That’s happened in Lebanon. It’s great hopes were subverted. It’s happened in Tehran itself and Iran itself. All the hopes for freedom of these people were subverted. It happened in Gaza where you have a third Iranian enclave.
So the last thing we — we’re concerned that this could spread elsewhere in the Arab world to the detriment not only of Israel and the Arabs themselves, but also to the detriment of peace.
MUIR: Mr. Prime Minister, when you looked out at the U.N. in speaking and know that most of that room overwhelmingly agrees with the Palestinian perspective in this two-state wish, do you feel pressure in that room?
NETANYAHU: Well, I’m an old hand there. You know, I served as Israel’s U.N. ambassador for — for several years. It was a different U.N. then, it was at the height of the Cold War, and I didn’t get a better reception then either.
In a way, it’s somewhat better now, but it has a way to go. The U.N. could improve considerably.
Anyway, I had a better reception in the U.S. Congress, I can tell you that.
MUIR: We saw that.
MUIR: So –
NETANYAHU: But, you know, the test of a leader is not to go only to friendly forums, it’s to go to — and face unfriendly fire and to state your case, to tell the truth.
I try to speak the truth about Israel’s desire for peace, my desire for peace, but also the necessities for peace. That the Palestinians, for god’s sake, recognize finally the Jewish state. And Jewish people have been dispersed for centuries. They have one tiny little state in our ancestral homeland. And we need, also, the security to protect it.

WORK TO DO:
a) Answer these questions from the interview excerpt, one per line:
(i) Where does Netanyahu say there is a third Iranian enclave?
(ii) What post does Netanyahu say he held at the U.N. for several years?
(iii) Where does Netanyahu say he received a better reception than at the U.N.?
b) Carry on the interview excerpt with Netanyahu, starting right after its last sentence.
The material that comes after this interview excerpt is unrelated to it.

SUPPLIED INFORMATION:
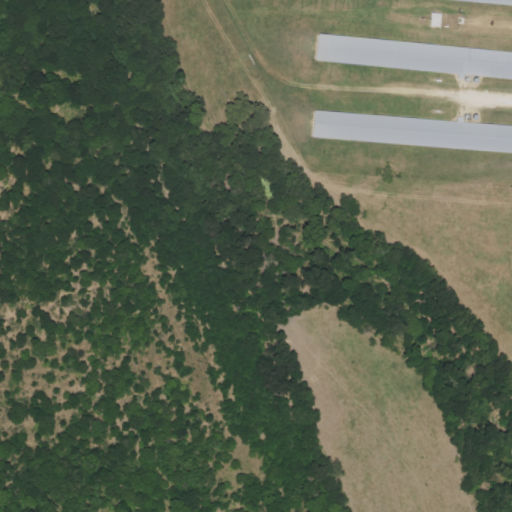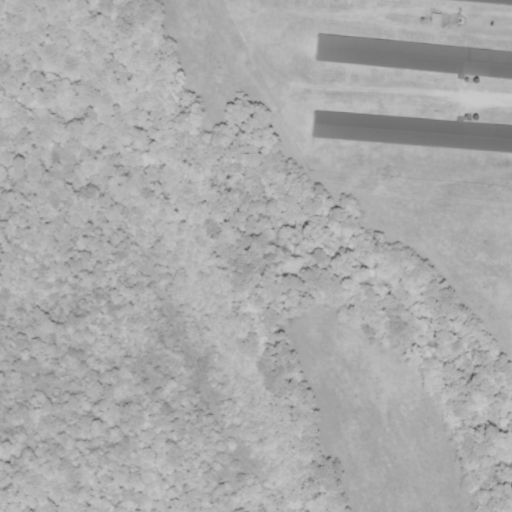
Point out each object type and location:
building: (499, 0)
building: (413, 56)
building: (411, 131)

WRITTEN RESPONSES:
a)
(i) Gaza
(ii) Israel's U.N. ambassador
(iii) The U.S. Congress

b)
These two things, recognition and security, are really what will make the difference. They’ll determine if there’s peace. And I said that very clearly and in a less than friendly forum, yes.
MUIR: I will take you up on your offer to invite both leaders to our studios. And in the meantime, if the two meet a year from now when you come back for the U.N. Assembly, do you think anything will be different?
NETANYAHU: I hope that we sit down by then and not merely begin to negotiate, but end the negotiations for peace that my children and Mahmoud Abbas’ children are fervently waiting for, and that our grandchildren could celebrate not because we begin it with them, but because by then there’ll be two generation who’ve enjoyed the peace that has eluded us for so long.
MUIR: Mr. Prime Minister, we thank you.
NETANYAHU: Thank you.
MUIR: Thank you.
NETANYAHU: Thank you.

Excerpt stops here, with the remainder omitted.